In my twenties, in the 1970s, I knew a lovely ceramicist who was a friend of a friend. I visited her shortly after my affectionate young cat, Shalimar, whom I’d saved in a rainstorm on Hallowe’en when she was only five weeks old, had died of leukemia. The next time I saw her, she gave me a stylized little porcelain figurine of Shalimar and me cuddled up together. On one of those visits, her little daughter had a tantrum about something that she was told not to do; my acquaintance was firm in her “no,” and the child ran to her room in tears. The mother looked at my girlfriend and me and quipped, “Put another quarter in the therapy jar,” and we went on with the conversation. I was impressed that she actually considered herself in any way responsible for her child’s mental heal
th or the development of her psyche. My mom made the very least transgression (like looking in her purse) seem like a major one. Her methodology did keep me in line, but the cost was our intimacy.
My mother came to the rehab facility each day to visit me for an hour or so, and sometimes she would take me out to the beach behind the old building. Once enjoyed by the Ambassador Club and Edgewater Beach Hotel patrons, it was now used by a very few members of the public who either did not know that the building was full of polio patients or were not deterred by fear of contagion as some might have been.

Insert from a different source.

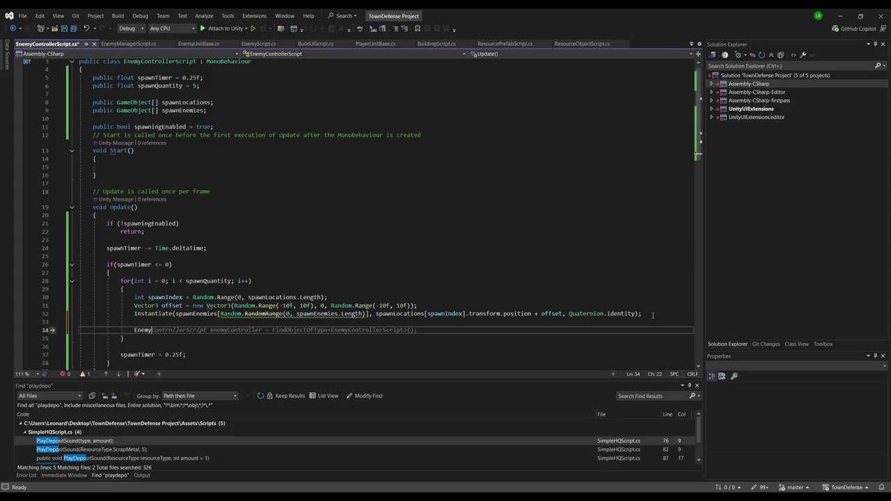
text(ManagerScript.A)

We would go down in the elevator and make our way around the building to the beach on the west. I would be in the Taylor Tot push cart. Mama would bend down and hand me a saltshaker, large in my tiny hands.
“Okay, when we get near a bird, shake the salt on its tail. It won’t be able to fly, and we might be able to catch one.”
Off we’d go, wheeling along the lawn or the edge of the sand where it was firm enough for the Taylor Tot, and Mama would run, pushing me from behind. We were racing!
We’d get near a bird, and it would take off.
“Oh, we missed that one. Let’s try another one!”
“Okay! Look, more birds, there, Mama! Let’s go!” I’d point with one hand and grip the saltshaker in the other.
We’d take off again and run after another bird. Of course, the birds flew away as soon as we got within six feet of them— our charging cart and the squealing little human in it were audible from yards away—but I never caught on to that and always was excited by this escape from institutional life.
I have to hand it to my mom; the bird catching game was pretty clever. Those jaunts were one of my few joys in those six months, along with the Jacuzzi baths, the one visit from Clarabelle, and the weekends spent at my parents’ apartment.